The data Block Start

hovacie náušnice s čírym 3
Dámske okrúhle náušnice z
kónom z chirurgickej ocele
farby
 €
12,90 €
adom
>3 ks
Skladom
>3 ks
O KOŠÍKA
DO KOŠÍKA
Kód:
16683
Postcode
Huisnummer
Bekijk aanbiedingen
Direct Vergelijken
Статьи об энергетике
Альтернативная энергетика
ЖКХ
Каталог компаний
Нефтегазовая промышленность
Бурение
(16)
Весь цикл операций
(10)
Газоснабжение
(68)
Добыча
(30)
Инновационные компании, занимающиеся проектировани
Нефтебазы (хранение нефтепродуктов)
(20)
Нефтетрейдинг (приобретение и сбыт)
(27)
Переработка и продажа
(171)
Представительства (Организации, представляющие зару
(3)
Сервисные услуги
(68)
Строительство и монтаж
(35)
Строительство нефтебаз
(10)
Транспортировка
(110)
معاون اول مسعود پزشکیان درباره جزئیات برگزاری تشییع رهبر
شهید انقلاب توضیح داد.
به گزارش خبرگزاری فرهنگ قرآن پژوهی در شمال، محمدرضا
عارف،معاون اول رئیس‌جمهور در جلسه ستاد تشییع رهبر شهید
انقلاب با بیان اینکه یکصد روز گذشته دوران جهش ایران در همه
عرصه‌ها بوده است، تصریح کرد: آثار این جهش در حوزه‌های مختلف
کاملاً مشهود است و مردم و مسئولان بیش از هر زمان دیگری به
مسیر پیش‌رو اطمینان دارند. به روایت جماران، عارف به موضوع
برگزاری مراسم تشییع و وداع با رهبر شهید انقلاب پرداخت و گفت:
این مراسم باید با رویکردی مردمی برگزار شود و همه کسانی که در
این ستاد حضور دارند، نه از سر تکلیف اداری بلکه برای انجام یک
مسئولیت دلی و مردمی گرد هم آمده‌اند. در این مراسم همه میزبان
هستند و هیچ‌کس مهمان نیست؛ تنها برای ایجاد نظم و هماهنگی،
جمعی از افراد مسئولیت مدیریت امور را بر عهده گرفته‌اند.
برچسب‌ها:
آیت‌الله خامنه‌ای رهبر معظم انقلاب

The data Block End
The data Block Start

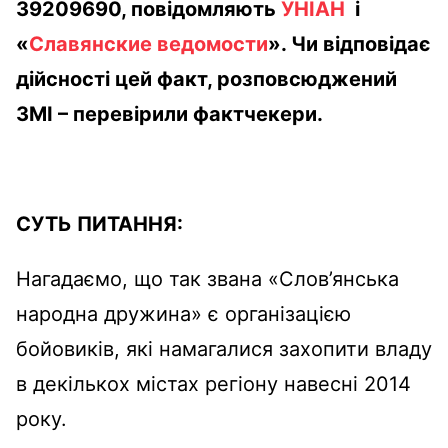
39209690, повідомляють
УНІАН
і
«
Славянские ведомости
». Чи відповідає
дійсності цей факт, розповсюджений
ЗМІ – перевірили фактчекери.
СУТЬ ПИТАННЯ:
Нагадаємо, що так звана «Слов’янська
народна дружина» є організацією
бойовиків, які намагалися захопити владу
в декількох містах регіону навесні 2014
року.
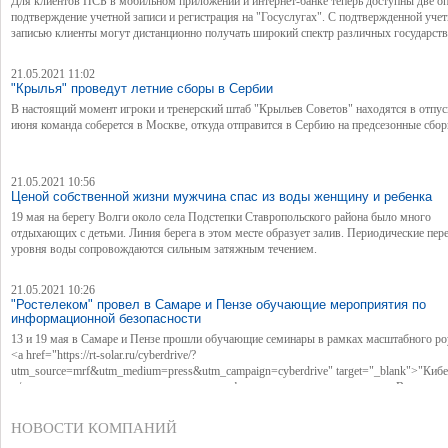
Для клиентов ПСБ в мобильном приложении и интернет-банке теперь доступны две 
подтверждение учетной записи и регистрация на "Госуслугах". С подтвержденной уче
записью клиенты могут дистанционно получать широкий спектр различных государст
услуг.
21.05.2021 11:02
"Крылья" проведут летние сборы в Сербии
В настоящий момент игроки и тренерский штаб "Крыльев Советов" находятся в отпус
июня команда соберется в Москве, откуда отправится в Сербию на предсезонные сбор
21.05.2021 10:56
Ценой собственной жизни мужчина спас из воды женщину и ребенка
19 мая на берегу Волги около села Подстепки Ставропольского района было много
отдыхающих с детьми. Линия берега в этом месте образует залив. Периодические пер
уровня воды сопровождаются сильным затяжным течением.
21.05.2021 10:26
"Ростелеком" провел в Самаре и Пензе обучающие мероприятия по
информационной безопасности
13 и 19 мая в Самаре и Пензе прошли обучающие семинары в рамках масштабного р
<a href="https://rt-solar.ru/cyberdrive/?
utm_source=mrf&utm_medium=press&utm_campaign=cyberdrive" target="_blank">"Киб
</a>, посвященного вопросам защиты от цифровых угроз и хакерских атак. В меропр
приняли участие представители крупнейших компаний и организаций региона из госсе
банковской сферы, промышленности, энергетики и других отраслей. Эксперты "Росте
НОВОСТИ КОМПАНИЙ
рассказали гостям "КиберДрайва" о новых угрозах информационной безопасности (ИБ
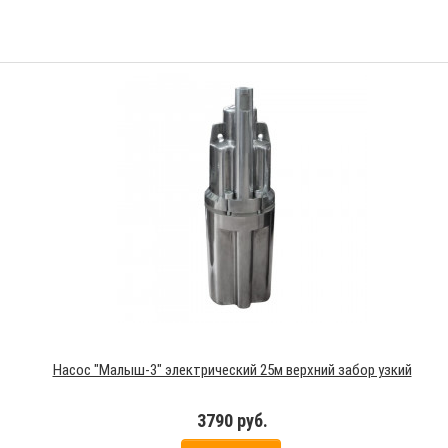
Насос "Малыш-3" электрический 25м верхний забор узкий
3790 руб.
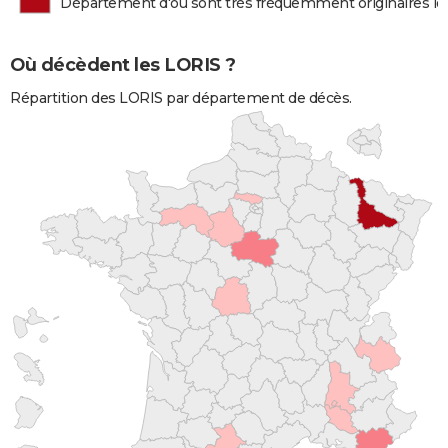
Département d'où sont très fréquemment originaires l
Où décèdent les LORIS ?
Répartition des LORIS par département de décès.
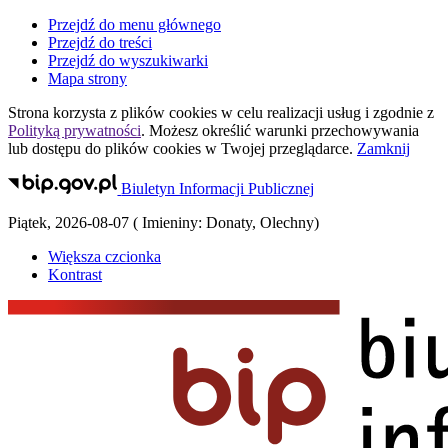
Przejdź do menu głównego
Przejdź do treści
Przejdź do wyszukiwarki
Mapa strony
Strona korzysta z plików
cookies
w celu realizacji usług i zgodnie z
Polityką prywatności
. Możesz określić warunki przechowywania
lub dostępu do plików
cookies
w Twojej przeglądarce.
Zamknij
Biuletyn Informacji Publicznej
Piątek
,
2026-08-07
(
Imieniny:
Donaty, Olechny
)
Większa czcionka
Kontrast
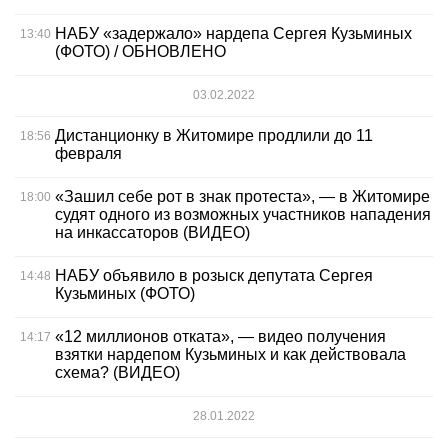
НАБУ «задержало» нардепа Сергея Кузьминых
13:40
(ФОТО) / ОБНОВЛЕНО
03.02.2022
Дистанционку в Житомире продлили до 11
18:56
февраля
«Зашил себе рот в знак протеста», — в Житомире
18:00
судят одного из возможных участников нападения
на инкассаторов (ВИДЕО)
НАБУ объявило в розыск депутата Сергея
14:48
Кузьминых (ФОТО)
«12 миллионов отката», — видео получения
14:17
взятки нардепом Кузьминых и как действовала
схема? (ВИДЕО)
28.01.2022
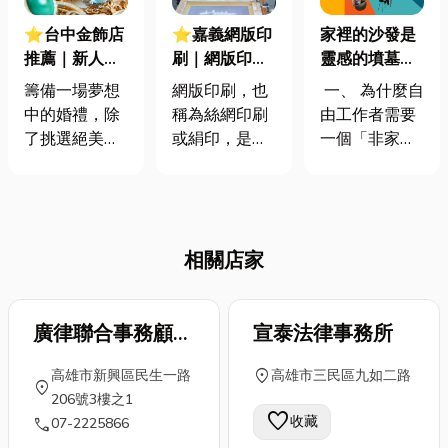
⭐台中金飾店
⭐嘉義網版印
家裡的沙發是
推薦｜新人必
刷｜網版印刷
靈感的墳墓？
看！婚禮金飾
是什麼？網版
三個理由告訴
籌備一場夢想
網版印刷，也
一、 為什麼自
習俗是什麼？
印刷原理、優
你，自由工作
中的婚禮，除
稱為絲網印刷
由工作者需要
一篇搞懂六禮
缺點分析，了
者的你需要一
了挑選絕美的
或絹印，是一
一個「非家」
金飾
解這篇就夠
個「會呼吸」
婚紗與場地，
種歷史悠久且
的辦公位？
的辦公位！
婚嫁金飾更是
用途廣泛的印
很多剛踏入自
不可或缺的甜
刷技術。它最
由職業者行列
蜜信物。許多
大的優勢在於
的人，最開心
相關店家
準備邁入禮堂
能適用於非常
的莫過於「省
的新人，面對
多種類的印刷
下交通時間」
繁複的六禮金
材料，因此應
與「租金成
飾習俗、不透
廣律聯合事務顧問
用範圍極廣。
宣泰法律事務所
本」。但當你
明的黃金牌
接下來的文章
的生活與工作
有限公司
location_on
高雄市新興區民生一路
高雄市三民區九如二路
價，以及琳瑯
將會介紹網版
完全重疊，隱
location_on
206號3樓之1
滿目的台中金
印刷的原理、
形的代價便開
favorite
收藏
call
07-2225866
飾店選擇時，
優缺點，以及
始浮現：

The data Block End

Activity. All lines above between those holding "21.05.2021 10:26" and "utm_source=mrf", inclusive, must be set down unchanged, and no other line may be included.

Task answer.
21.05.2021 10:26
"Ростелеком" провел в Самаре и Пензе обучающие мероприятия по
информационной безопасности
13 и 19 мая в Самаре и Пензе прошли обучающие семинары в рамках масштабного р
<a href="https://rt-solar.ru/cyberdrive/?
utm_source=mrf&utm_medium=press&utm_campaign=cyberdrive" target="_blank">"Киб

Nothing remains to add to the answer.